## EXTRACT TO READ

——————

Tuesday, May 10, 2005


Reading about paranoia over at YRHT, I am recollected of a story from my younger days.

1 : a psychosis characterized by systematized delusions of persecution or grandeur usually without hallucinations 2 : a tendency on the part of an individual or group toward excessive or irrational suspiciousness and distrustfulness of others

Basically, when you are paranoid, you have an irrational fear.

Way back in my investigator days I was hot on the trail of a burglar and hot check artist. This guy had burgled about a dozen houses and had hot checks scattered all over the business district of the small town I served. Lets call him Johnny (all names are changed to protect the ignorant). I finally got enough evidence together that a District Judge signed an arrest warrant and I spent the morning filing it with the Clerk of Court, and filing copies with my sister agencies and with the Louisiana State Police. I knew that the guy had recently skipped town, but felt like he would show back up in a couple of weeks. He was on probation and his PO had a copy of the warrant, and I knew it was a matter of time before we picked him up. I got back to my office after lunch, and the receptionist told me I had a call on line 1.

I picked up the phone, "Detectives"

"Yes sir", a female voice on the phone. "I am a nurse at ******* Hospital. We treat mental disorders and I wanted you to know that we recently admitted Johnny and we are treating him for paranoia. He thinks that you are out to get him."

I leaned back in my chair. "You need to quit treating him for that."

"Excuse me?" I could hear confusion in her voice.

"Dear Heart," I started to warm to the conversation. "As I understand paranoia, it is an unreasonable fear that someone is out to get you, and Johnny has every reason to fear that. The next time any police officer sees him, or the next time Johnny reports to his Probation Officer, we are going to put him in jail. A Judge signed a warrant for him this morning."

"Oh, my" she said. "Let me check with the Doctor."

I got another phone call about fifteen minutes later. Johnny was being discharged from the hospital at 5:00 that afternoon, and if I was in the parking lot, I could serve the warrant there.

We picked Johnny up without incident. If someone is actually out to get you, you ain't paranoid.

——————

Answer these questions about the paranoia story:
(a) About how many houses had Johnny burgled?
(b) Besides the Clerk of Court, where were copies of the warrant filed?
(c) At what time was Johnny being discharged from the hospital?
The lines that follow have nothing to do with the paranoia story.

## GIVEN INFORMATION
——————

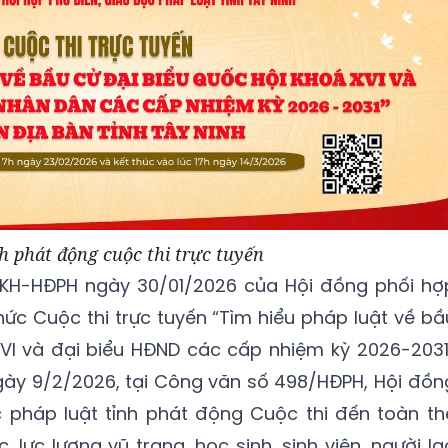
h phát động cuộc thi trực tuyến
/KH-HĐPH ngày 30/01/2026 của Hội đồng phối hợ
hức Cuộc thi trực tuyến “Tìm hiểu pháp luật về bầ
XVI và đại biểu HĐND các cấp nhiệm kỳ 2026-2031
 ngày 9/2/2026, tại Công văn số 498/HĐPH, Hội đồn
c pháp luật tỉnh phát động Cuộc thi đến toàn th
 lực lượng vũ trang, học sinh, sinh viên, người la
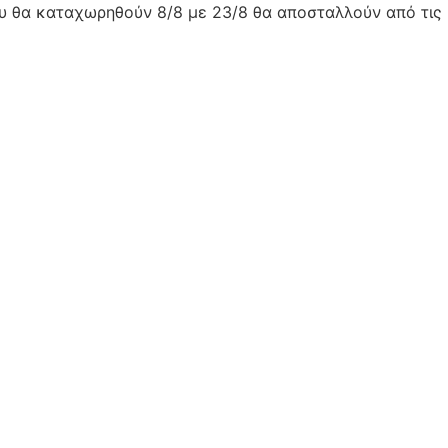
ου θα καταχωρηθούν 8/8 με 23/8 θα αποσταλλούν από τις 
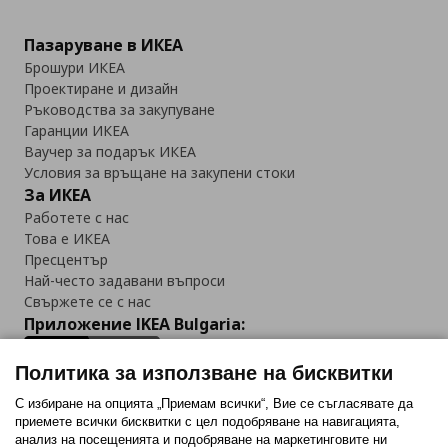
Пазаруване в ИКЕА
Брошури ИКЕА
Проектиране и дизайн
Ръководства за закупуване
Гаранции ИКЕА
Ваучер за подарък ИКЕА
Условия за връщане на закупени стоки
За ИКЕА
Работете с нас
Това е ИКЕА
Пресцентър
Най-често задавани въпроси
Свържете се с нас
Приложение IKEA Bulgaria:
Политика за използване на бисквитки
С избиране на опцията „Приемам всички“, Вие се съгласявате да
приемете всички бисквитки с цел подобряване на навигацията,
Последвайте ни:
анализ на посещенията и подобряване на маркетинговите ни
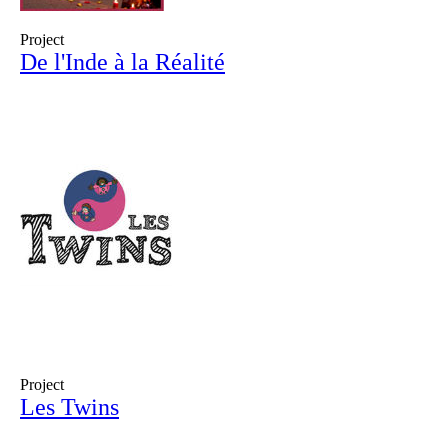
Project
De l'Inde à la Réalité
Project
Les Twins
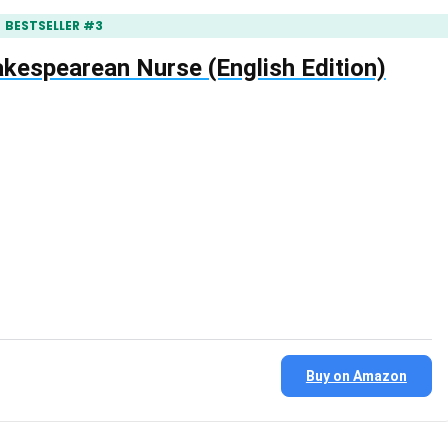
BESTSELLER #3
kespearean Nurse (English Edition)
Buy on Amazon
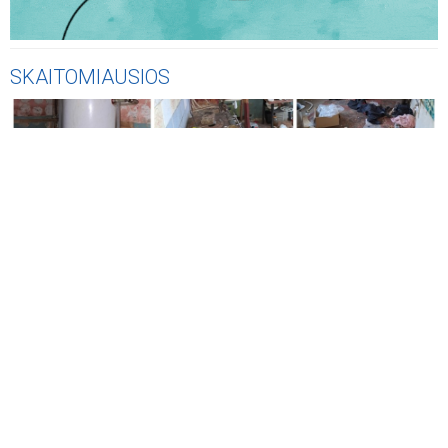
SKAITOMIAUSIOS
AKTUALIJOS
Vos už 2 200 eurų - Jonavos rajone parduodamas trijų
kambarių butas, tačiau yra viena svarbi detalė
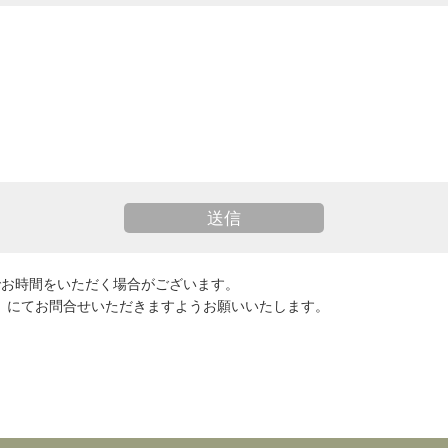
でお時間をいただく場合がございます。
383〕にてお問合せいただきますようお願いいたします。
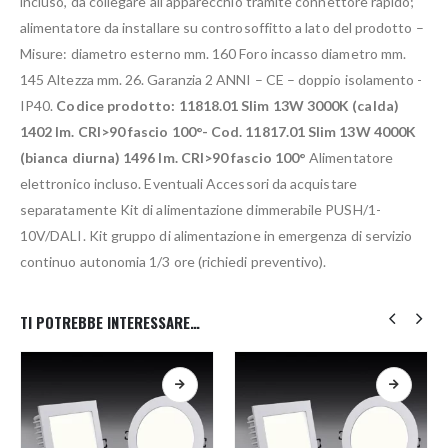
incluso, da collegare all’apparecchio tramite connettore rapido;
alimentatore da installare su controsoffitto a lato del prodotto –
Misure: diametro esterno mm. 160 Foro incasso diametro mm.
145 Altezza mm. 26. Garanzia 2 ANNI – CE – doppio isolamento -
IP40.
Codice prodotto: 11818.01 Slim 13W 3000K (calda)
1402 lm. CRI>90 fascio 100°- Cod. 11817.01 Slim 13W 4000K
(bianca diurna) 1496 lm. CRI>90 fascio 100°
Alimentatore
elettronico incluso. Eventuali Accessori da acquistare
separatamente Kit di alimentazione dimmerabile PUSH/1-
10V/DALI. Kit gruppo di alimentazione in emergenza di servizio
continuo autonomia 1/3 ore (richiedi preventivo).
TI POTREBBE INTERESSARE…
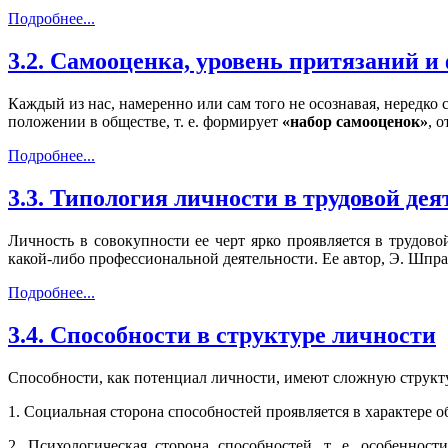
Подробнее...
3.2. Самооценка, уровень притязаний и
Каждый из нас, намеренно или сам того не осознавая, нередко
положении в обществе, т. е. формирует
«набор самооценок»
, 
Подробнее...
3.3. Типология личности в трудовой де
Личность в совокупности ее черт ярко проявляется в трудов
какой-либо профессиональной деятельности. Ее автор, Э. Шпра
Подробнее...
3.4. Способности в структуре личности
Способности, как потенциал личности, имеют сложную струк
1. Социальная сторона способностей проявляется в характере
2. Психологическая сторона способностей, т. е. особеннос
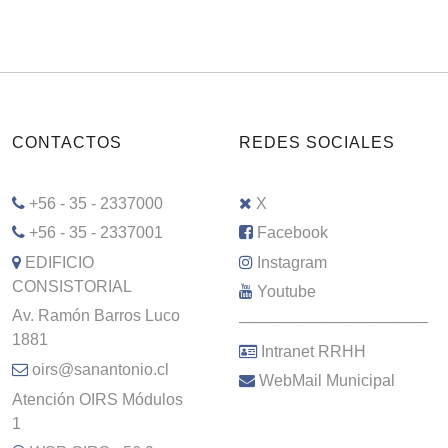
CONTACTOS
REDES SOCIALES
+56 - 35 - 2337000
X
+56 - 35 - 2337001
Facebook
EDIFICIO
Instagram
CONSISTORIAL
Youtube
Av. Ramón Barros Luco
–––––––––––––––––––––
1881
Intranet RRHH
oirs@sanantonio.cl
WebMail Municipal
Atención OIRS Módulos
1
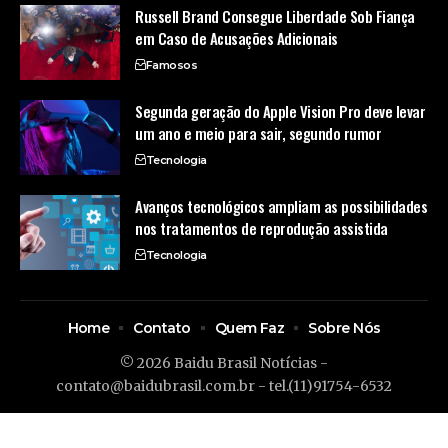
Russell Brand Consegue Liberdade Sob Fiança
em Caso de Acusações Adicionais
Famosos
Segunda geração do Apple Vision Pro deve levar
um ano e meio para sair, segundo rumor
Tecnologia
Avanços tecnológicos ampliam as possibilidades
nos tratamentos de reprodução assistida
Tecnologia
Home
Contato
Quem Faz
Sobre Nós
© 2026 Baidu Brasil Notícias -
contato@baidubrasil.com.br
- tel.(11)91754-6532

——————

## ANSWER SECTION
(a) About a dozen.
(b) With sister agencies and with the Louisiana State Police.
(c) At 5:00 that afternoon.